Güncelleme Tarihi:
“ItMan” adındaki film, uyuz bir köpek tarafından ısırılıp Kurt Adam’a dönüşen Nusret’in komik maceralarını konu alacak.
KOLPAÇINO VE ITMAN GELİYOR
Şafak Sezer ve Leman dergisinin usta çizerleri Suat Özkan, Kaan Ertem, Soner Günday’ın kurdukları SAÇA ajansı mayısta bir mafya komedisi olan “Kolpaçino”nun çekimlerine başlayacak. Kurt adama dönüşen Nusret’in maceralarını konu alan “ItMan” ve bir Türk şerifinin hayat mücadelesini anlatan “Kahraman Şerif” çekilmeyi bekleyen diğer yapımlar. Tüm bu projeleri dinlemek için ekibi ziyaret ettik.
En baştan başlayalım SAÇA ajansı nasıl ortaya çıktı?
- Kaan Ertem: Şafak’la (Sezer) bizim dostluğumuz 10 seneye dayanıyor, sürekli Leman’a gelir giderdi. Her zaman kafamızda film projeleri olurdu, hep “Bir şey yapalım” derdik. Ancak biz mizahçılar tembel insanlarız, “Hadi başlayayım” deyince kolları sıvayamıyoruz hemen. Karikatürcüler bu konuda biraz gariptir. Kafamızda bir sürü parlak fikir vardır ama harekete geçmeyiz. Ancak Şafak’ın zorlamasıyla bu sefer ciddi ciddi işe koyulduk.
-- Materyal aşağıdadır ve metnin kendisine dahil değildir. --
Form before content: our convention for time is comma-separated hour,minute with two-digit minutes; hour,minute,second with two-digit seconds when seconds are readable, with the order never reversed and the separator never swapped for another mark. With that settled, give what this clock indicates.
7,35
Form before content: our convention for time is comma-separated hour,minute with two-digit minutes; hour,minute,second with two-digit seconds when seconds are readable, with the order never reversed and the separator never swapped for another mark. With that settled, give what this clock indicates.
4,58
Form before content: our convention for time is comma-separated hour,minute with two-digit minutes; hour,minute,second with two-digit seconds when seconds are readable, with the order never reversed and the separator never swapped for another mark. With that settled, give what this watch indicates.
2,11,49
O zaman “Kolpaçino” filmiyle başlayalım. Senaryoda son durum nedir?
- Şafak Sezer: “Kolpoçino”nun senaryosu herhalde 50 kere falan değişmiştir. Herhalde bu değişikliklerden dört tane kabadayı filmi çıkardı. Ama artık her şey rayına oturdu. Senaryo bitti.
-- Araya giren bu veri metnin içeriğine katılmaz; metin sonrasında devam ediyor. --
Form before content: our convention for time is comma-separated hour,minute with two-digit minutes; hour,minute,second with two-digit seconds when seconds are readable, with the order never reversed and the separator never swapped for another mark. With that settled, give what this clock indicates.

- K. Ertem: Daha da değişecek tabii ancak küçük değişiklikler bir-iki ufak oynamamız olacak karakterlerde. “Kolpaçino”yu aslında biz çok ağır bir mafya filmi olarak yazmaya başladık. Kafamızda bir komedi filmi yoktu. Ancak mizahçılar ne kadar ağır film senaryosu yazabilir ki. Her beş-altı diyalogta espri patlatıyorduk. En sonunda Şafak “Abi biz en iyisi bu filmi komedi çekelim” dedi ve senaryoyu en baştan bir daha yazmaya başladık.
Peki, Kolpaçino kim? Ne yer, ne içer? Kolpaçino’nun Al Pacino ile bir akrabalığı var mı? “Scarface” filmine gönderme falan mı yapacaksınız?
Suat Özkan: Alakası yok. Sokak dilinde vardır ‘kolpa’ ancak ‘kolpaçino’yu biz ürettik.
Şafak Bey sizin canlandıracağınız karakter kim peki?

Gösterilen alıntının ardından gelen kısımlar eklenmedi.